No mercado europeu, no qual são vendidas permissões de
emissão de CO2 --também chamados "direitos para
poluir"-- o preço da tonelada se reduziu praticamente a
um terço de seu valor médio de 2008, quando se situava
nos 30 euros.
No início de fevereiro, o preço da tonelada caiu pela
primeira vez abaixo dos 10 euros. Nesta semana, ela era
vendida a 9,20 euros no mercado de Blue Netx, em Paris.
A explicação é muito simples: a crise econômica provocou
uma queda da atividade dos produtores de eletricidade,
cimento e aço, que, consequentemente, reduziram suas
emissões de CO2.
"Considera-se que um ponto de crescimento menor do
Produto Interno Bruto (PIB) na Europa equivale a 30
milhões de toneladas de CO2 a menos.

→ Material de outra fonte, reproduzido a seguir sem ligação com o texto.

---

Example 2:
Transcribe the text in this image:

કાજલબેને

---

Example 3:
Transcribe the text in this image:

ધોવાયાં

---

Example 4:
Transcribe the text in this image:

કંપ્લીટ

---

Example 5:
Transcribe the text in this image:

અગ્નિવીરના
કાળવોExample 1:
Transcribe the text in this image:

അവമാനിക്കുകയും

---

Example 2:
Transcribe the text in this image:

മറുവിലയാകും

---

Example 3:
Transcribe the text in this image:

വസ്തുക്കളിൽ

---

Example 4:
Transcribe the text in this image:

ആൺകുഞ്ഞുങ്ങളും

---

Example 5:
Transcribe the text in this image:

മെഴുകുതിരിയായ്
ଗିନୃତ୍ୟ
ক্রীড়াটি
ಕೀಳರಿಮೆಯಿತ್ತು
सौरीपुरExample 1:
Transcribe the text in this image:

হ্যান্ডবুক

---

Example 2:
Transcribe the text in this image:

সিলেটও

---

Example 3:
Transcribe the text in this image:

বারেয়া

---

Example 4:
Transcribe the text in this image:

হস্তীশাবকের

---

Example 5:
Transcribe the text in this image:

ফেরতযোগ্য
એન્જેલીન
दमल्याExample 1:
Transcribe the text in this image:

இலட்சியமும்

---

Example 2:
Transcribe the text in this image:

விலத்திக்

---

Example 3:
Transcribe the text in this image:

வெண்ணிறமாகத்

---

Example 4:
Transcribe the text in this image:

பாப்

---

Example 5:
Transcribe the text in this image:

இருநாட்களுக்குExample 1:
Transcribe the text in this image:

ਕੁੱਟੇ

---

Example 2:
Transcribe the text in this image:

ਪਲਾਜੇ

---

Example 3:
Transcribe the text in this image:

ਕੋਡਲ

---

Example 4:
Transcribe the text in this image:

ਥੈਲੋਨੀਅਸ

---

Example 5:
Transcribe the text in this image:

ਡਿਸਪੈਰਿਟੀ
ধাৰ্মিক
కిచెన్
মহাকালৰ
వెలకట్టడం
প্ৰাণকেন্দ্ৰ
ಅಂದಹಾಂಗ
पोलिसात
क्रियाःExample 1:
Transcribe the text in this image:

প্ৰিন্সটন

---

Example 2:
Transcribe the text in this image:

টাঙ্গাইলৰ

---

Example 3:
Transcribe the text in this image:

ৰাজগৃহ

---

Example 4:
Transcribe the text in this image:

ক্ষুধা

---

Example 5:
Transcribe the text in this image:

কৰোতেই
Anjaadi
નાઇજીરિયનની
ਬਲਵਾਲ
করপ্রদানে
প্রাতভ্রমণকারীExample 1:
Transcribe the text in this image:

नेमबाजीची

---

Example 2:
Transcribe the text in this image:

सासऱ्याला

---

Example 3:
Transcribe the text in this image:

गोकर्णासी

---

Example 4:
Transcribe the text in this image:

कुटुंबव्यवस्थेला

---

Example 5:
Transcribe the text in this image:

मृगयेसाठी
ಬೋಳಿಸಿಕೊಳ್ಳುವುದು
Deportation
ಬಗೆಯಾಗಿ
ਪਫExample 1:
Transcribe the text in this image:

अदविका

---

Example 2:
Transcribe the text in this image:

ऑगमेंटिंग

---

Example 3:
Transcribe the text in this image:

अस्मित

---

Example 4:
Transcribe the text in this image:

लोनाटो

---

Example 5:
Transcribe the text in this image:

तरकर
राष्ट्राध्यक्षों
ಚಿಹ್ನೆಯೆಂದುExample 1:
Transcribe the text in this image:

Existe um efeito
mecânico", explicou David Rapin, diretor de
desenvolvimento do Blue Next.
Dessa maneira, a redução das emissões de gases de efeito
estufa por culpa da crise é, a curto prazo, uma boa
notícia para o ambiente. No entanto, o temor é o de que
contaminar a baixos custos elimine os incentivos para
investir em energias renováveis e tecnologias menos
poluentes.
"Não é uma boa notícia para os investimentos verdes.

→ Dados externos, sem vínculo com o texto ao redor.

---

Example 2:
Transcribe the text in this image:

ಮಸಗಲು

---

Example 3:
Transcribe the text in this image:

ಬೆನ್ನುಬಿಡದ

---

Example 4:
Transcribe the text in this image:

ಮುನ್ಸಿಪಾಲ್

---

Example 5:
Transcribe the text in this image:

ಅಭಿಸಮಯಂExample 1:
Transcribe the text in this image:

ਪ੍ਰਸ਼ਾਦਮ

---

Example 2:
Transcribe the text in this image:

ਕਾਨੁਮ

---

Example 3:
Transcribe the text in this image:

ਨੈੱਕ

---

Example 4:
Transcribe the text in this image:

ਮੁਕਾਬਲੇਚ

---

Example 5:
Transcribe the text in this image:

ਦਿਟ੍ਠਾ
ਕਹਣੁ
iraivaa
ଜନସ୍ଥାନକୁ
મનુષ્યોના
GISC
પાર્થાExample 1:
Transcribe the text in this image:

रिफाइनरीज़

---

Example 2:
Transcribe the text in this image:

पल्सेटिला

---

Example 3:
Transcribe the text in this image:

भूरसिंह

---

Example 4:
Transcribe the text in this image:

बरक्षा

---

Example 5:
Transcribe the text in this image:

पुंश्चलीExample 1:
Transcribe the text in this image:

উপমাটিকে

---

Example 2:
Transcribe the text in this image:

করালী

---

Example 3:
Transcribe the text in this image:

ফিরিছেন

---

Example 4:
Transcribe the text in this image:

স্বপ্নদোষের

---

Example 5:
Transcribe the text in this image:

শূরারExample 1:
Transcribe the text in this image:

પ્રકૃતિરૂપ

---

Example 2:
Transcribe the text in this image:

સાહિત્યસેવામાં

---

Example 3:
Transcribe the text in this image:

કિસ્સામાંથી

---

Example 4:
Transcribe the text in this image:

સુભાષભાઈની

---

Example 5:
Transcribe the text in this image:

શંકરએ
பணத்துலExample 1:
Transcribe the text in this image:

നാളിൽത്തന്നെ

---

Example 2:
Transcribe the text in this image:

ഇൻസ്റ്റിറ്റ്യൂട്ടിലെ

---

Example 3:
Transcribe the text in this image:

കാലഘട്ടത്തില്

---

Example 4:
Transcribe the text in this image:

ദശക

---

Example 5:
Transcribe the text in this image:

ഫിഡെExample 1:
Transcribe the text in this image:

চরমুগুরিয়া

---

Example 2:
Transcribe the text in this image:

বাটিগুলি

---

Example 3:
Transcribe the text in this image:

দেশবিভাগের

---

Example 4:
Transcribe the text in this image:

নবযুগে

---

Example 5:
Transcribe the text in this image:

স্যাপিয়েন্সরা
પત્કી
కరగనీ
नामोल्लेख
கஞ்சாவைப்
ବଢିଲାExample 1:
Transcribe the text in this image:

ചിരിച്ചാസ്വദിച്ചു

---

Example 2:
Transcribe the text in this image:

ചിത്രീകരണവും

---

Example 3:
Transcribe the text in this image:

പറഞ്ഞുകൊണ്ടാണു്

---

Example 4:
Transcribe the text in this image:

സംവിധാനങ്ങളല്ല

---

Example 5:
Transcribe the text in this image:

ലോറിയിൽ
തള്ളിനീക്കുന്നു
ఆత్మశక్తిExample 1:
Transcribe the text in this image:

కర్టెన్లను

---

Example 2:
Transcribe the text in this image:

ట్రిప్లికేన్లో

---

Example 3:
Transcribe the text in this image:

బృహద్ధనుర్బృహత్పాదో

Enquanto preço do CO2 estiver baixo, os industriais, por
visão a curto prazo, não farão os investimentos
necessários a médio e longo prazo", disse Damien
Demailly, do Fundo Mundial para a Natureza (WWF, na
sigla em inglês).
"A instabilidade dos preços do CO2 é uma das
fragilidades do sistema", afirmou.
Cada Estado membro da UE obteve uma cota de emissões de
CO 2 que foram distribuídas entre as diferentes
indústrias. Na prática, as empresas que emitem menos de
sua cota podem vender direitos de emissão no mercado.
Mudanças no mercado
Para alguns especialistas, a atual situação requer uma
reforma do mercado.
"A crise está 'fazendo seu trabalho' e nós não estamos
fazendo nada. Os investimentos verdes se reduziram em um
momento em que se devia fazer mais pelo clima", explicou
Cedric Philibert, da Agência Internacional de Energia (AIE),
autor de um estudo sobre os preços básicos e os preços
máximos.
"São necessários preços de base, pois isso dá confiança
aos investidores, e preços máximos para que não se
hesite em optar por objetivos mais ambiciosos", afirmou.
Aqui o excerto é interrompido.